We know teens are using AI chatbots, but how much and which ones? In a new poll, Pew discovered:

  • 28% of teens are using AI chatbots at least daily and 4% are using them almost constantly
  • ChatGPT (59%) is by far the most widely used chatbot. This is more than twice the rate of the next most commonly used chatbots: Gemini (23%) and Meta AI (20%). 
  • Black and Hispanic teens are more likely than their White peers to say they use Gemini and Meta AI.
  • ChatGPT use is more common among teens in higher-income households (62%). Meanwhile, lower- and middle-income teens are more likely to use Character.ai (14%).

Parents and educators, who care about our teens, want to know how this rise of AI chatbot use is impacting their wellness? Tianjun Sun, assistant professor of psychological sciences at Rice University, researches how AI systems shape human judgment, behavior and developmental outcomes — particularly when users rely on AI tools for evaluation, guidance or support.

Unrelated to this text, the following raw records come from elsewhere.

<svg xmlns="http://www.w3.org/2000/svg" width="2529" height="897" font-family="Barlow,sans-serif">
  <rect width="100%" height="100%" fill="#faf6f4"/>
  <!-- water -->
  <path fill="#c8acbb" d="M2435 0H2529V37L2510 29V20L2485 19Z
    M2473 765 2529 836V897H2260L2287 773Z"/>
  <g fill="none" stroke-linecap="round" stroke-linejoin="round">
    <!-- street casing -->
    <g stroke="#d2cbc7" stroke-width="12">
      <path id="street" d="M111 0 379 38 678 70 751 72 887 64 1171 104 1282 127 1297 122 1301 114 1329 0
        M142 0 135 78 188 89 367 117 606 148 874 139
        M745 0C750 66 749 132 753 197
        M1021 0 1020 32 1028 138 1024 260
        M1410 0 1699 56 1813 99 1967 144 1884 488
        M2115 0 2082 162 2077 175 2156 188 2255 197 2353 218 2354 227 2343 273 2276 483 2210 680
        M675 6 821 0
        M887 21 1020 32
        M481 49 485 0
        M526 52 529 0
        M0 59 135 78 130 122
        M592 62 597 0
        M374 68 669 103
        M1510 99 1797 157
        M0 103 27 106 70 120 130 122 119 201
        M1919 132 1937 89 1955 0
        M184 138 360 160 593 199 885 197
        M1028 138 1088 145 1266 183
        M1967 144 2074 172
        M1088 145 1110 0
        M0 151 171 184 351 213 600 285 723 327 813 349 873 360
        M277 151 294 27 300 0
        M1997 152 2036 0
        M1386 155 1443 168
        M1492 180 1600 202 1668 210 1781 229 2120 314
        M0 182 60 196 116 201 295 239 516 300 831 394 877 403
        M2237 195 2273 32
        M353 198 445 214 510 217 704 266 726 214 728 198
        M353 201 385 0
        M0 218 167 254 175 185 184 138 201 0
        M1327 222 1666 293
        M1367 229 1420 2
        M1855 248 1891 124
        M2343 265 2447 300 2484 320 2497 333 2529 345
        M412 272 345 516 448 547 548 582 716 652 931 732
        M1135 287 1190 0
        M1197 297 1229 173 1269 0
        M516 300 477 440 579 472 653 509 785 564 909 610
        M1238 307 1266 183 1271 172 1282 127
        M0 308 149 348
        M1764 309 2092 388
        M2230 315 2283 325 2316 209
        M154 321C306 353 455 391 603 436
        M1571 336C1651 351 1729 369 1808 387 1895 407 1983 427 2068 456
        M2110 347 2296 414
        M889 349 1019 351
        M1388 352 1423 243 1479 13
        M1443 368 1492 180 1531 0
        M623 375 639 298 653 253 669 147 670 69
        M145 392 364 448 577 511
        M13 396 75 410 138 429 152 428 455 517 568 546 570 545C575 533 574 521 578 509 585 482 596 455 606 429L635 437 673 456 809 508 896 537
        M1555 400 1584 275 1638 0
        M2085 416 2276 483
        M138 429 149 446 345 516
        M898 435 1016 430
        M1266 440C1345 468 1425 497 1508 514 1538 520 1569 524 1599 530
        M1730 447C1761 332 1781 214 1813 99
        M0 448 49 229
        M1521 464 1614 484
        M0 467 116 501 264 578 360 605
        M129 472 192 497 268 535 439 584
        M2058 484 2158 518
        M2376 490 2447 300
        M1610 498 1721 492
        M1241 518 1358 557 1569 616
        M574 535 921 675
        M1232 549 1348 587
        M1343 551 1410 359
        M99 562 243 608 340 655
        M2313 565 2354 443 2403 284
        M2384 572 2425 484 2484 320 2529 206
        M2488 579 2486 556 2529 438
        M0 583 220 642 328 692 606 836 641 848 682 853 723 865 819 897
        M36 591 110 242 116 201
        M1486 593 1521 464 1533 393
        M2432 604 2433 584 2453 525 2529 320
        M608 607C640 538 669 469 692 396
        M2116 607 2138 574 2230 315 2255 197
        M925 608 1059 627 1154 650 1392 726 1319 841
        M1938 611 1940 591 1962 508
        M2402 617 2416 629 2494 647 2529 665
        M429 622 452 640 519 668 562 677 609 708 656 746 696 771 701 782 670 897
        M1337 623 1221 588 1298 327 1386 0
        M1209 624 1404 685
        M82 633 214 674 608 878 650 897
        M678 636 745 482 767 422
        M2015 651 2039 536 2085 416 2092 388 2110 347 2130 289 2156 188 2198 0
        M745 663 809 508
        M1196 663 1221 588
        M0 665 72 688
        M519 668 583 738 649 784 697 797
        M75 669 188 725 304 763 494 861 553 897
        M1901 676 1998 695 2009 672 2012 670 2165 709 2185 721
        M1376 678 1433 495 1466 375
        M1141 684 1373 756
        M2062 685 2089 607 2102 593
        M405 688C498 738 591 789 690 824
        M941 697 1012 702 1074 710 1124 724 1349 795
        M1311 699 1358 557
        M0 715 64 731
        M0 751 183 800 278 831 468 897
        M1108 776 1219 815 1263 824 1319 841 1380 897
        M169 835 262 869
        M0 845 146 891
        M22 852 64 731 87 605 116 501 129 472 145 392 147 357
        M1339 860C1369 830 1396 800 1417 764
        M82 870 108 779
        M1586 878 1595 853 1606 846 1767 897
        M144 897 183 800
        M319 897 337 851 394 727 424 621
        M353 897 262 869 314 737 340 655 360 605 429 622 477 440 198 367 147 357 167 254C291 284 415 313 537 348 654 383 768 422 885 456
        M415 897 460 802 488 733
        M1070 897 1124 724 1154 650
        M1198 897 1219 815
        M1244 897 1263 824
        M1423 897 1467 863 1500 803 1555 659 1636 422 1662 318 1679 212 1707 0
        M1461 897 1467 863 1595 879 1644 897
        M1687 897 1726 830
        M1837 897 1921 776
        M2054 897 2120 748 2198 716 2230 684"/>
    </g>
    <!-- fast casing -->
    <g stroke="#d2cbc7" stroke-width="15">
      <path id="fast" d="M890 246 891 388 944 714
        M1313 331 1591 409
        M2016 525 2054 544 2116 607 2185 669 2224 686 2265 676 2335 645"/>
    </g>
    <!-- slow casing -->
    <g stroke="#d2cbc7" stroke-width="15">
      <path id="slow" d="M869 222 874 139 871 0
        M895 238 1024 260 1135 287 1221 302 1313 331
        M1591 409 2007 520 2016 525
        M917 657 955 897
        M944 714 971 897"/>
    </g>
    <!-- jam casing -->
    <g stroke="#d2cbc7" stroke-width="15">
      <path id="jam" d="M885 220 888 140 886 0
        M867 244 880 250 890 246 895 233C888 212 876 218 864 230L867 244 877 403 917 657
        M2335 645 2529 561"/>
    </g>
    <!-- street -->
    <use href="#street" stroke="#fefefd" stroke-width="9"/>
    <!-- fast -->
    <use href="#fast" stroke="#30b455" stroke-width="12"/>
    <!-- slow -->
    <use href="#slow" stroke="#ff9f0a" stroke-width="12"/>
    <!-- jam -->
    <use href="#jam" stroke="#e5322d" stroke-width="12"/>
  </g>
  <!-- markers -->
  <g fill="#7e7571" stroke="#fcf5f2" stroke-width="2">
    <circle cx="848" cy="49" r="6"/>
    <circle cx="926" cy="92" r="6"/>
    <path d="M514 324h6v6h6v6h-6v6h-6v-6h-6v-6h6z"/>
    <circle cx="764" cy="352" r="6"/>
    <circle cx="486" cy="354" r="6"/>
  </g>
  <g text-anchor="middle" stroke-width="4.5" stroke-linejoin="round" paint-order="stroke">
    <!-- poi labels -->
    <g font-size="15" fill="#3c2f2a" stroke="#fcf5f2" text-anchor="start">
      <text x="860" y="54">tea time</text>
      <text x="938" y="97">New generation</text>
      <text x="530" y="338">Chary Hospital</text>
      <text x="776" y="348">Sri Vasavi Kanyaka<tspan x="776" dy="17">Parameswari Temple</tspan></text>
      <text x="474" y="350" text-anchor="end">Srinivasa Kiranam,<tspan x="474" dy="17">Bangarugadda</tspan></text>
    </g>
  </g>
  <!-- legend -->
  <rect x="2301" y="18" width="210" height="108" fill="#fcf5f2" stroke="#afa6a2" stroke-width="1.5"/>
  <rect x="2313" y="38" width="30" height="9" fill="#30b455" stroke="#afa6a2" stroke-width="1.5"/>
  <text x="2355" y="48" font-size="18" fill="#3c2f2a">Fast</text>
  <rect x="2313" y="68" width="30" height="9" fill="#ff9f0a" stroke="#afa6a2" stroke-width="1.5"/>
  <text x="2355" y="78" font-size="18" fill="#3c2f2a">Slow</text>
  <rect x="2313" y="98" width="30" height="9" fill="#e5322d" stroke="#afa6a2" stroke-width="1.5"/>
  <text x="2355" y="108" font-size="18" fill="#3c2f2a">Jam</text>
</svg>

“Adolescents are developing core emotional and social skills, and chatbots are not inherently designed to support that growth,” Sun said. “When young people begin turning to AI as a substitute for human connection or advice, the risk is not just misinformation; it is the gradual reshaping of expectations for relationships, emotions and help-seeking in ways we do not yet fully understand or regulate.”

Teens will benefit from learning to use the human-machine-human approach:

  • Human – Start with your own effort and consideration of the problem or task. What are your ideas? What effort can you put into finding a solution on your own?
  • Machine – You may choose to use technology, including AI, to be a partner in your thinking. Share the challenge and your ideas to help refine or improve them. Remember you are in charge, not the machine or AI.
  • Human – Take the aggregate of everything you have developed and bring it to another trusted person. Do not make a final decision or take any action until that trusted person weighs in as well.